GME Research: http://gmedd.com/
19 billion so far.......
Correct
It costs us nothing to hodl,everyday they don't close costs them tons of money in borrowing and shorting.
Let’s see, let my money sit vulnerably in a savings account of a corrupt bank, or instead invest it GME shares, directly with Computershare instead of a shady middle-man broker.
Uh no, it still costs us something in terms of lost opportunity costs having money locked up in shares and missing out on other opportunities on the side. Plus as living expenses keep climbing and this drags on your going to start seeing apes wondering more and more if they're going to have to start selling shares to pay the bills.

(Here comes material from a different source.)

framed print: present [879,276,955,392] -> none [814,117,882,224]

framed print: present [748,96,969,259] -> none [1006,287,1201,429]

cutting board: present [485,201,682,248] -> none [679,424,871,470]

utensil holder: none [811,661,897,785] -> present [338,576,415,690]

Your assuming I would invest in something else. I had tens of thousands of dollers just sitting in my checking acc,prior to this.
Apes don't sell shares to pay bills,they get a part time job behind the wendys dumpster instead.......
That is the "reported loss". There may be paper losses that have not yet been "marked to market"
WEF answer to "Is the meme stock craze over?"
The forgot to mention the divident split,30 is actual 120.
Correct. People just getting into it now don't realize that there was a 4:1 split that was issued in the form of a dividend. The way this was done was quite interesting in and of itself and should wake people up.